The logical consequence of performance tracking is getting insightful analytics, which allows predicting equipment failures. Frequency Identification (RFID) tags allow managers to watch manufacturing process from the moment the items appear on the manufacture. Even if some issues emerge, sensors will send alert to the relevant software and give the opportunity to fix these minor problems on time unless they grow bigger. Thus, IoT helps reduce downtime and avoid complete failures and damage of other equipment.
Higher product quality
The primary goal for manufacturing company is to produce quality products and improve them over time. Even more, some quality issues have a delayed effect, when one failure may affect the whole consignment of goods resulting in product recalls and damaged reputation.
With the data from sensors and automation tools, manufacturers can benefit from predictive maintenance, which can be scheduled based on the historical data. As a result, it enables the remote management and timely enhancement of the product which leads to targeted personalization, lower waste, customer satisfaction, and higher ROI.

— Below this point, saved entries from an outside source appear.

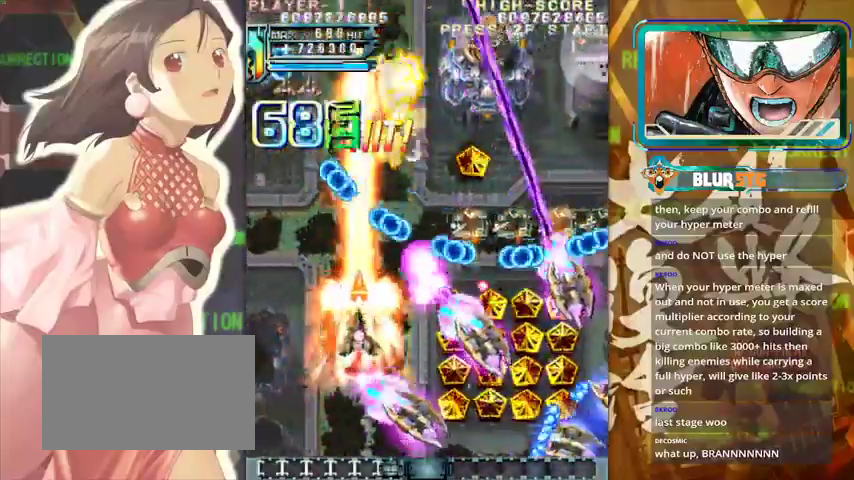
{"buttons": [], "left_stick": "up-left", "events": [[67, "left_stick", "up-left"]]}
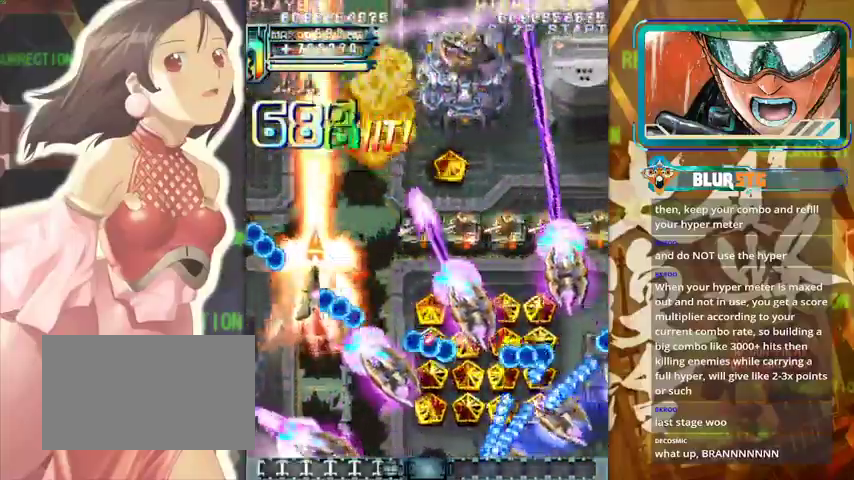
{"buttons": [], "left_stick": "down-left", "events": [[267, "left_stick", "right"], [367, "left_stick", "center"], [433, "left_stick", "down-left"]]}
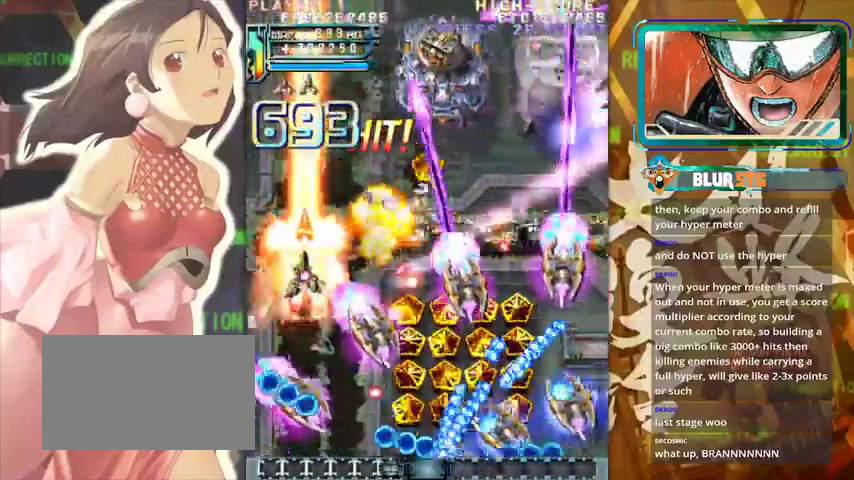
{"buttons": [], "left_stick": "down", "events": [[33, "left_stick", "down"], [167, "left_stick", "down-right"], [300, "left_stick", "down"]]}
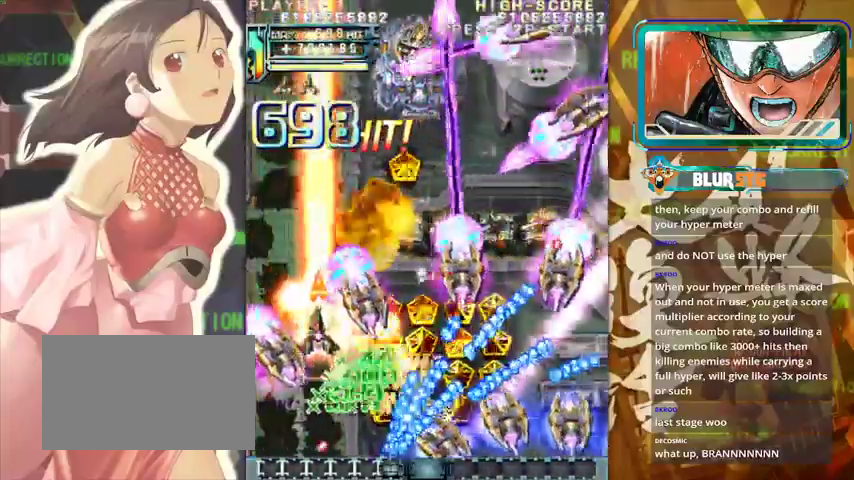
{"buttons": [], "left_stick": "up-left", "events": [[33, "left_stick", "down-right"], [233, "left_stick", "center"], [500, "left_stick", "up-left"]]}
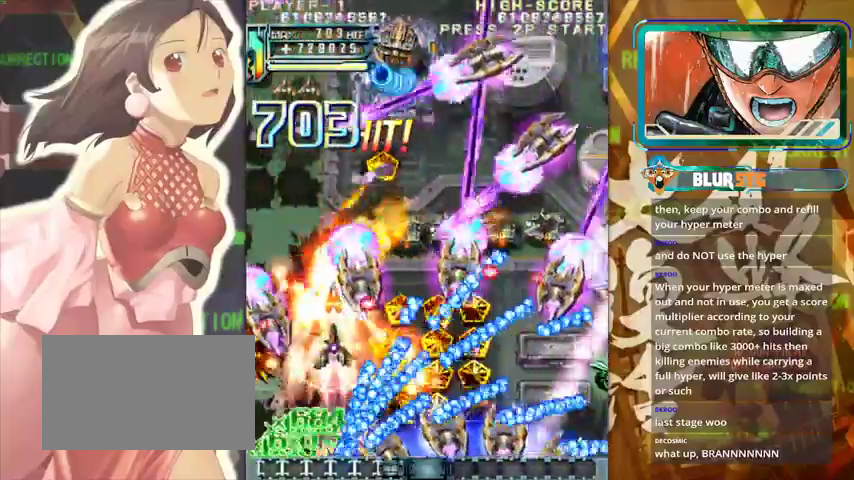
{"buttons": [], "left_stick": "up-left", "events": [[267, "left_stick", "center"], [467, "left_stick", "up-left"]]}
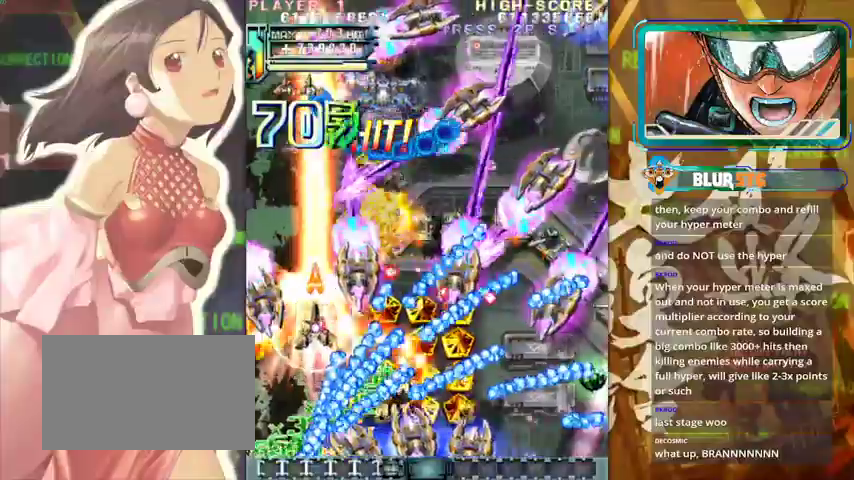
{"buttons": [], "left_stick": "center", "events": [[100, "left_stick", "left"], [367, "left_stick", "up"], [433, "left_stick", "center"]]}
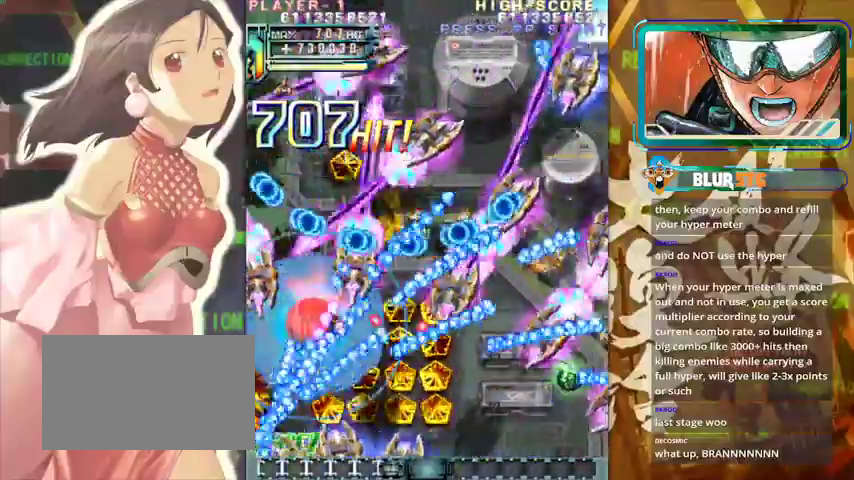
{"buttons": [], "left_stick": "center", "events": []}
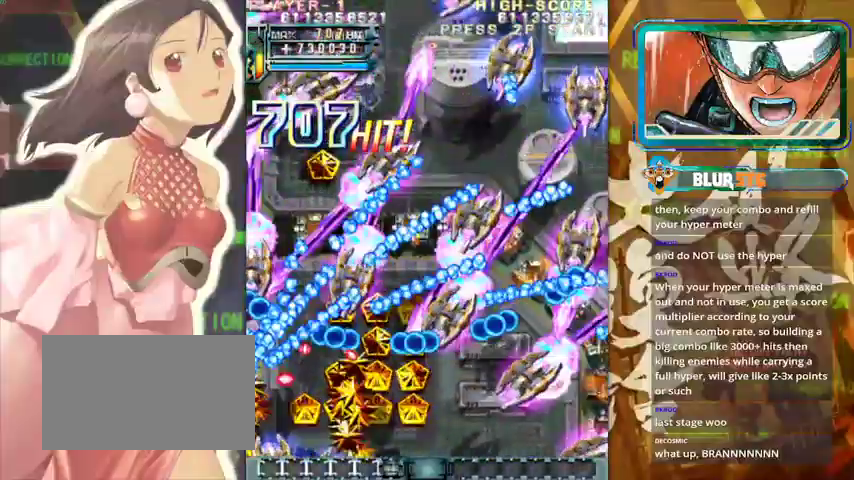
{"buttons": [], "left_stick": "center", "events": []}
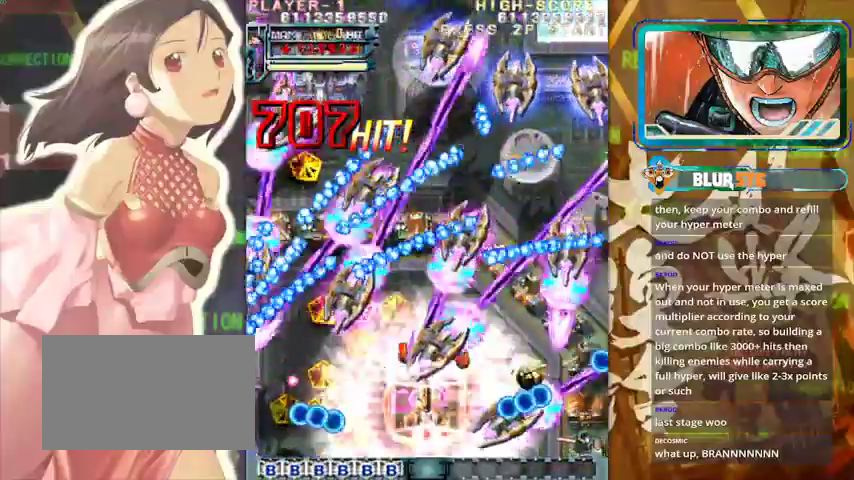
{"buttons": [], "left_stick": "down", "events": [[367, "left_stick", "down"]]}
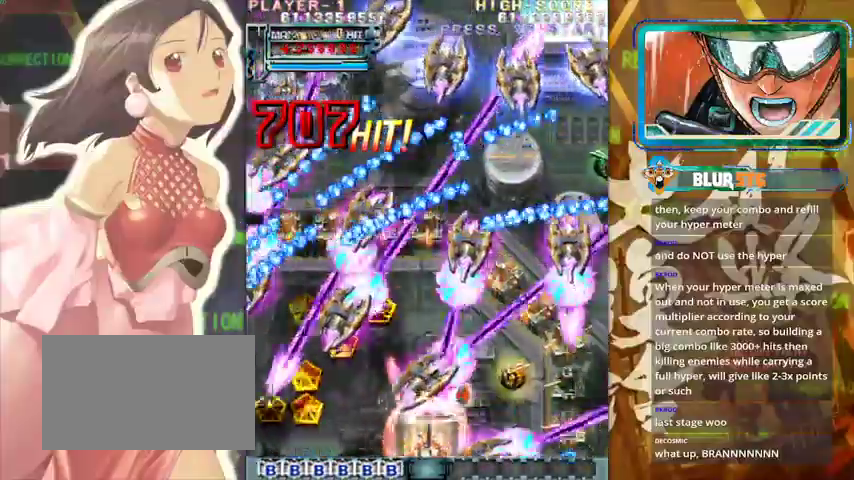
{"buttons": [], "left_stick": "right", "events": [[33, "left_stick", "center"], [100, "left_stick", "left"], [167, "left_stick", "up-left"], [333, "left_stick", "up"], [467, "left_stick", "right"]]}
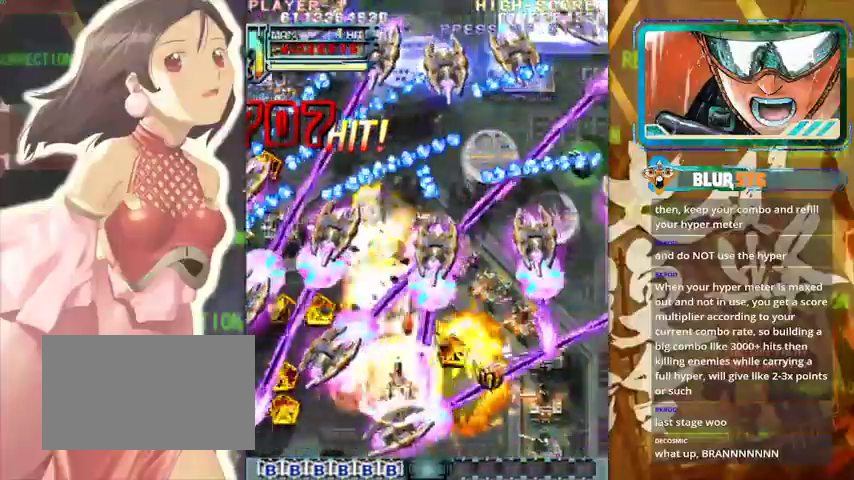
{"buttons": [], "left_stick": "down-right", "events": [[67, "left_stick", "up-right"], [233, "left_stick", "right"], [333, "left_stick", "down-right"]]}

IIoT implementation can also help avoid additional expenses. With this technology, a factory would have IoT sensors embedded into equipment. At the moment when sensors detect a failure in some of the mechanisms, factory staff would receive a notification. They can stop the process immediately and fix the problem. As a result, no significant delays, no detachment recalls and no financial losses.
Challenges to meet
As you can see, IIoT-enabled factory transform the way you manage manufacturing business. However, before starting to make your enterprise smart, mind these two major challenges: connectivity and data security
Сonnectivity is a primary concern, mainly because of the large scale and different ways to rig machines and connect them to the gateway. Sometimes, you’ll need additional hubs or routers to provide access to all the devices. Moreover, even if you manage to set up the network, here comes the new issue – data security.
The more devices you add to a network – the more data you collect, hence the more cybersecurity risks you get. That’s why it is important to find a balance between building a broad network of smart devices, cybersecurity and data protection.
One of the most popular solutions that meet both challenges is the implementation of fog networks, which allows for IoT data storage, processing and analytics at the edge of the network.
However, upon the transition to Smart Factory, the other challenge may emerge since the different devices may historically have used different protocols for data exchange. In this case, it’s better to use MQTT communication protocol that has become a standard for IIoT due to its lightweight overhead two-byte header, publish/subscribe model, and bi-directional capabilities that require minimal network bandwidth.
Perspectives and predictions
It’s still early days of IIoT in the manufacturing industry, and, unfortunately not so many use cases are published to be analyzed and make predictions. However, it’s evident that technology is gaining its popularity and soon, we’ll see new consumer-centric and data-led products and services. What is more, the new concept of connectivity and actionable data will enable custom manufacturing allowing for producing niche solutions rather than mass products. Also, the level of value chain optimization and automation will increase.
As a result, the new Smart Factory will allow companies to build innovative strategies, directed at better products and happier customers.